Rangkaian norma Pasal 153 UU yang disebut di atas tentu sebagai norma otoritatif, sedemikian terangnya sehingga tidak dapat diinterpretasi lain, selain dan terbatas pada keputusan KPU sebagai objek sengketa di PT TUN dalam pilkada. Titik. Tidak ada intensi lain dari pembentuk UU selain dan terbatas pada ‘keputusan KPU’ sebagai objek sengketa di PT TUN dalam pilkada.

Lain dalam teks lain pula dalam praktik. Pasal 153 di atas diikuti secara ketat oleh PT TUN Medan dalam sengketa administrasi negara pilkada Sumatera Utara. Objek dalam sengketa ini adalah keputusan KPU tentang penetapan salah satu calon gubernur.

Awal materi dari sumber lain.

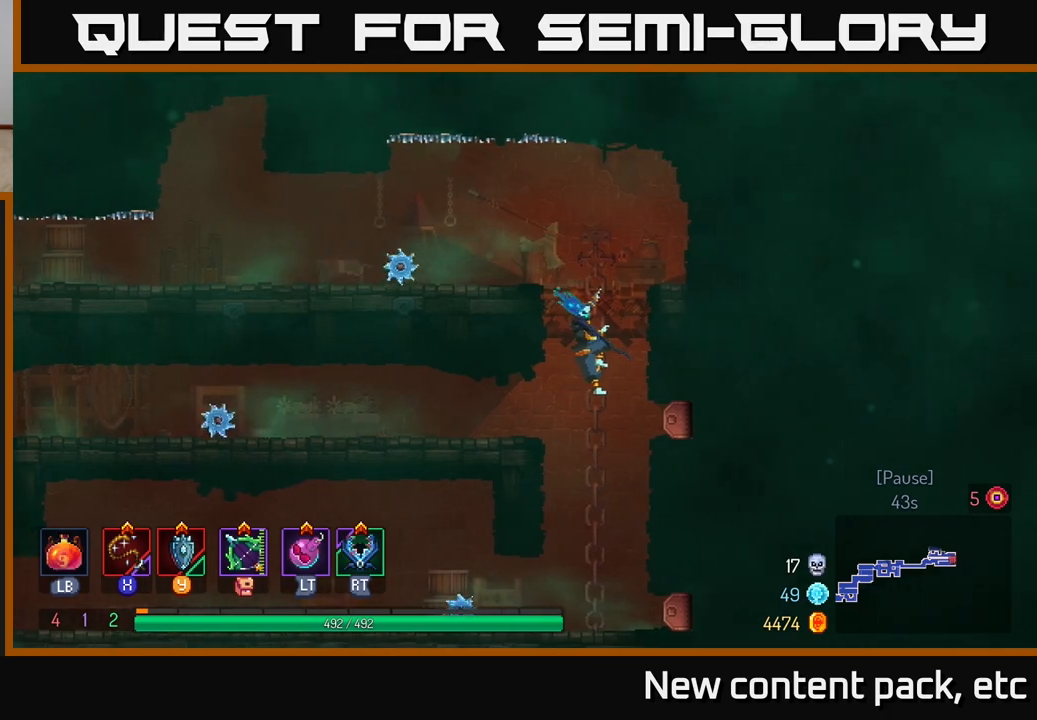
Gameplay with a controller (Xbox layout); each line is a JSON object with the inputs held at the frame after it. "events" lists button and stick changes between this image and that frame as [ms after this image, input, new state], when the widget could be followed in between. Not read: L3 R3.
{"buttons": [], "left_stick": "center", "right_stick": "center", "events": []}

Bagus. Sayangnya, lain Medan lain Makassar. PT TUN Makassar dalam pemilihan wali Kota Makassar, mungkin berdasarkan pertimbangan pengadilan tak bisa menolak menerima gugatan, gugatan yang sama sekali tak memiliki kaitan dengan keputusan KPU diperiksa, diadili, dan memutus.

Tragisnya gugatan dikabulkan. Padahal, tak satu pun norma dalam Pasal 153 UU Nomor 10 Tahun 2016 yang telah disebutkan di atas, yang jangankan tegas, samar-samar pun tidak menunjuk Pasal 71 ayat (2) dan ayat (3) sebagai objek perkara untuk diperiksa, diadili dan diputus oleh PT TUN.

Perkara dalam Pasal 71 ayat (2) dan ayat (3) sepenuhnya menjadi wewenang Panwas Kota. Nalarnya menjadikan Pasal 71 ayat (2) dan ayat (3) UU Nomor 10 Tahun 2016 yang isinya mengatur tindakan petahana sebelum ditetapkan KPU menjadi calon kepala daerah sebagai objek wewenang mengadili PT TUN, sama hukumnya dengan PT TUN menciptakan sendiri wewenang mengadilinya.

Sungguh tak ada nalar hukum untuk menyetujui perluasan kewenangan yang ditempuh PT TUN Makassar. Selain disebabkan Pasal 153 secara rigid, imperatif membatasi kewenangan mengadili PT TUN dalam isu pilkada, ihwal hukum dalam Pasal 71 ayat (2) dan ayat (3) sama sekali tidak timbul sebagai akibat ‘keputusan KPU’.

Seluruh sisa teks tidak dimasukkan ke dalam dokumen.